There are problems with this theory. First, it contradicts the Time Traveler’s practice, though not Wald’s. Secondly, the Time Traveler describes "mental existences" not, e. g., as "fields" but as immaterial and dimensionless which suggests that they are undetectable and even non-existent. (47) Thirdly, as before, motion "along the Time-Dimension with a uniform velocity" would take time so this dimension would not be time. (47) Fourthly, the theory suggests that, before or after the passage through human bodies of their minds, these bodies are mere automata although indistinguishable from conscious organisms.

This radical mind-body dualism leads to solipsism. Each of us has no way of knowing whether other organisms are really conscious. My neighbor’s mind, if he has one, may move along the fourth dimension more slowly or quickly than mine. Thus, it may not be present in his body when I am speaking to him. Indeed, it is unnecessary:

"He is not free in any way to change the shaping of the ultimate creature; all he can do is observe…" (45)

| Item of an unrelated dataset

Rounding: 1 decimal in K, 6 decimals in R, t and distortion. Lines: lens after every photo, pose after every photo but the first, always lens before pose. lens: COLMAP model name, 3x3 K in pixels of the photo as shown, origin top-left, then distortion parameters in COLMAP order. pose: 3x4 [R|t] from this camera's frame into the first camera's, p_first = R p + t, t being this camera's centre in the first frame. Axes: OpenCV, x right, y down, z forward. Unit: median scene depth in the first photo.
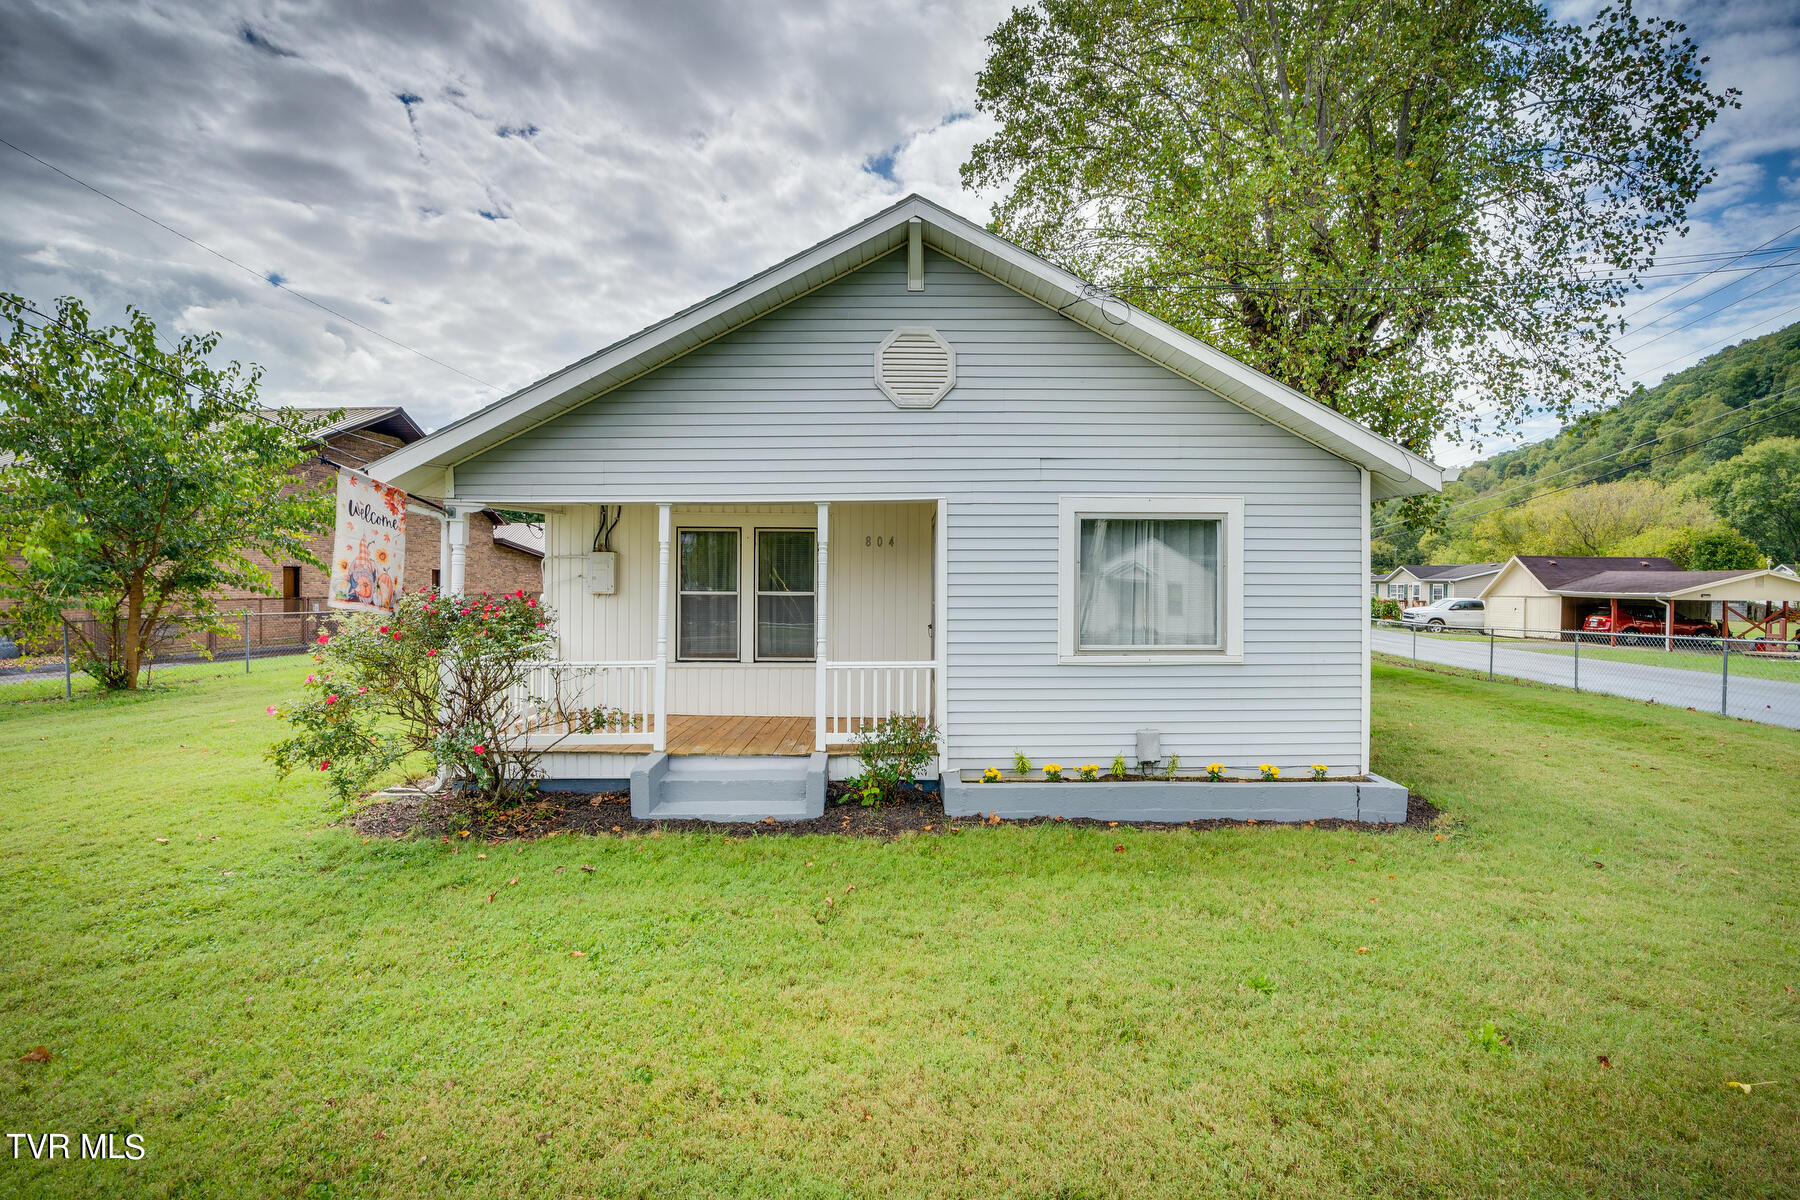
lens RADIAL K [[823.6, 0, 893.6], [0, 823.6, 594.1], [0, 0, 1]] dist [0.027474, -0.000087]
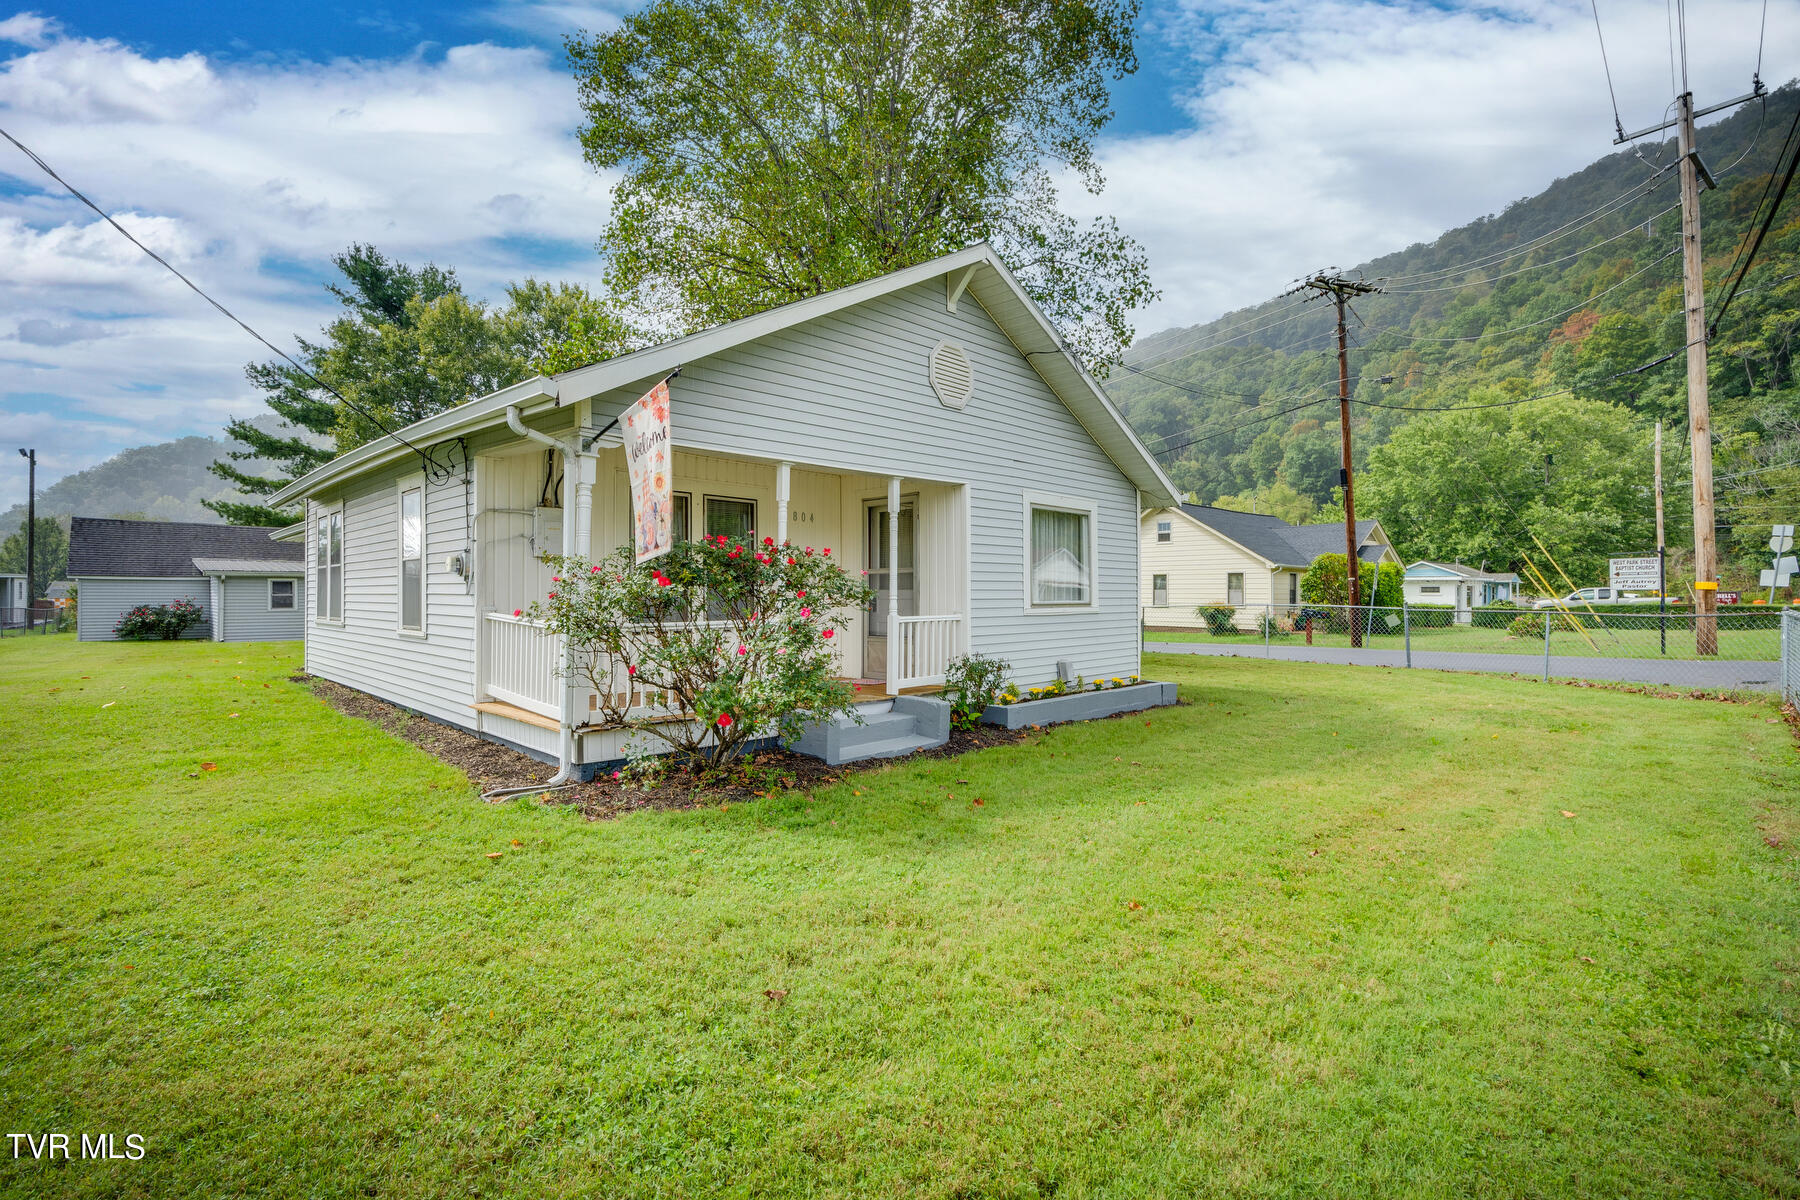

"…the shaping of the ultimate creature…" includes the movements of his own body and even of its vocal organs. I remember Blish suggesting in a conversation at a science fiction convention that minds might move along time at different rates but this is surely an absurd conclusion to arrive at. If the conclusion is valid, then I cannot be sure that Blish’s consciousness was present when it was suggested.